The pre-emergent incorporated swine finishing manure averaged 164.7 bu/ac and the post-emergent treatments averaged 164.0 bu/ac. The moisture provided by the incorporated manure appeared to positively impact the crop yields, especially during the 2011 year when the plots experienced early drought but adequate rainfall in July.

The pre-emergent surface applied swine finishing manure averaged 150.8 bu/ac and the post-emergent treatments averaged 149.5 bu/ac. The surface application of the manure likely resulted in losing more nitrogen and more manure moisture than the incorporated treatments.

The pre-emergent incorporated dairy manure averaged 168.4 bu/ac and the post-emergent treatments averaged 166.9 bu/ac. These treatments also had 65 pounds of 28%UAU applied reach the 200 pounds of nitrogen treatment goal. The incorporation of the manure appeared to save nitrogen losses and conserve the moisture from the dairy manure.

The pre-emergent surface applied dairy manure averaged 147.4 bu/ac and the post-emergent treatments averaged 144.7 bu/ac.

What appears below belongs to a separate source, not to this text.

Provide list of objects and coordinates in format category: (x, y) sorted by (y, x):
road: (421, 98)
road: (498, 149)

These treatments also had 65 pounds of 28%UAU applied reach the 200 pounds of nitrogen treatment goal. The surface application of the manure likely resulted in losing more nitrogen and more manure moisture than the incorporated treatments.

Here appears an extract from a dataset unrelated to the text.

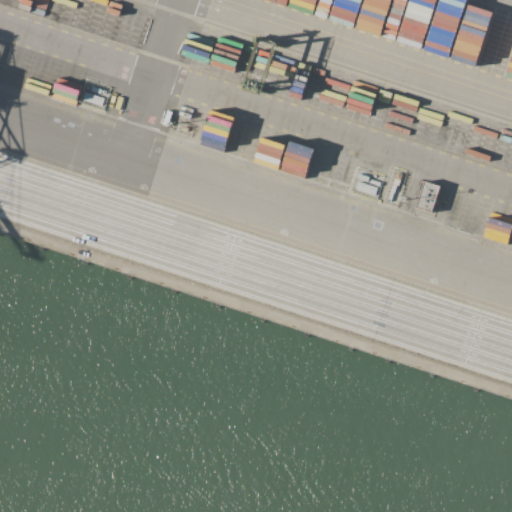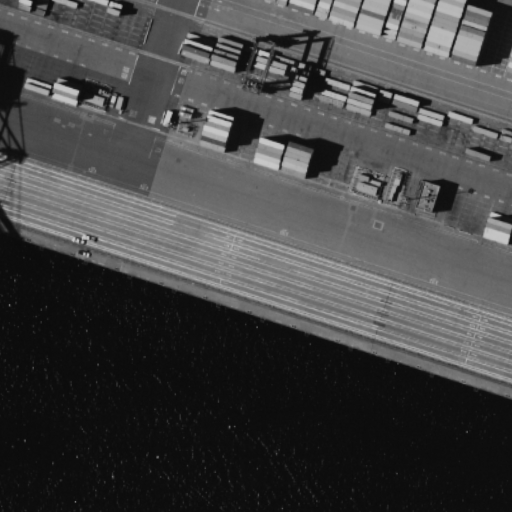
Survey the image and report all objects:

The Control (zero nitrogen) treatments averaged 71.5 bu/ac. This treatment had no starter or sidedress nitrogen applied. The zero nitrogen treatment was to establish a baseline on available nitrogen from the soybean crops the previous years.

Stand populations were taken prior to harvest. Populations averaged approximately 31,000 plants per acre across all treatments; even in the drought years. The manure did not appear to reduce the plot stands in any year.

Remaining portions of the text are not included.